═════ RECORD EXCERPTS

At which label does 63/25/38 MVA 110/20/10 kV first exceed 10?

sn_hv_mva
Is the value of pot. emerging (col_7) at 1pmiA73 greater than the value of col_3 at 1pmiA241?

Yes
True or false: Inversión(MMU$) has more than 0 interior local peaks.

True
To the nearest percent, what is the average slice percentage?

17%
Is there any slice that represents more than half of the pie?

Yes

══════════
═════ RECORD EXCERPTS

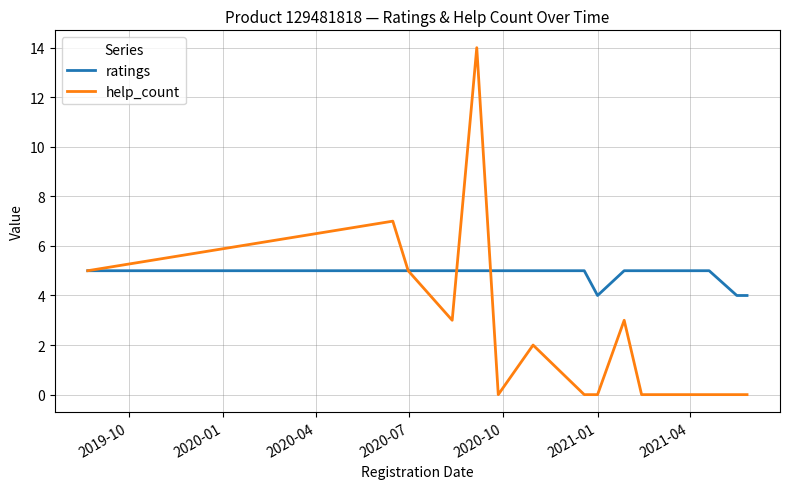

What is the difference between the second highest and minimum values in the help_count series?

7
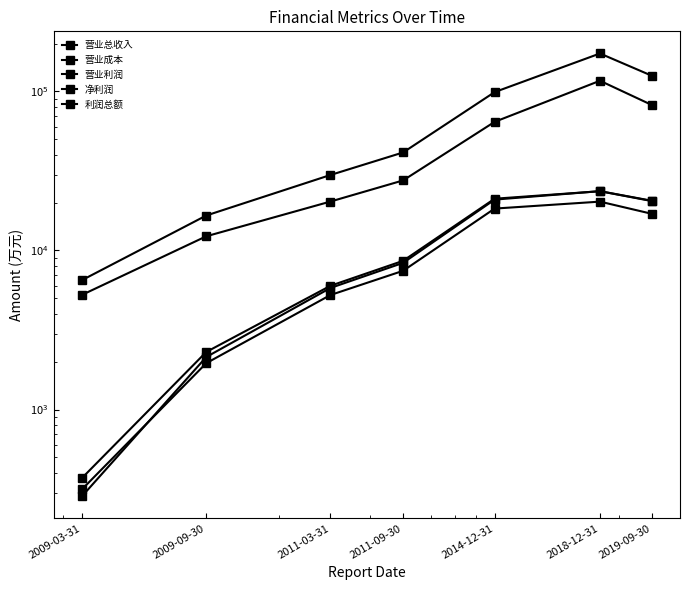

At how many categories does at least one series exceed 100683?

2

══════════

- **WHAT NEEDS TO BE DONE**
Copy the lines from the one containing "At which label" through the one containing "Is there any", inclusive, with no changes to the data.

- **ANSWER**
At which label does 63/25/38 MVA 110/20/10 kV first exceed 10?

sn_hv_mva
Is the value of pot. emerging (col_7) at 1pmiA73 greater than the value of col_3 at 1pmiA241?

Yes
True or false: Inversión(MMU$) has more than 0 interior local peaks.

True
To the nearest percent, what is the average slice percentage?

17%
Is there any slice that represents more than half of the pie?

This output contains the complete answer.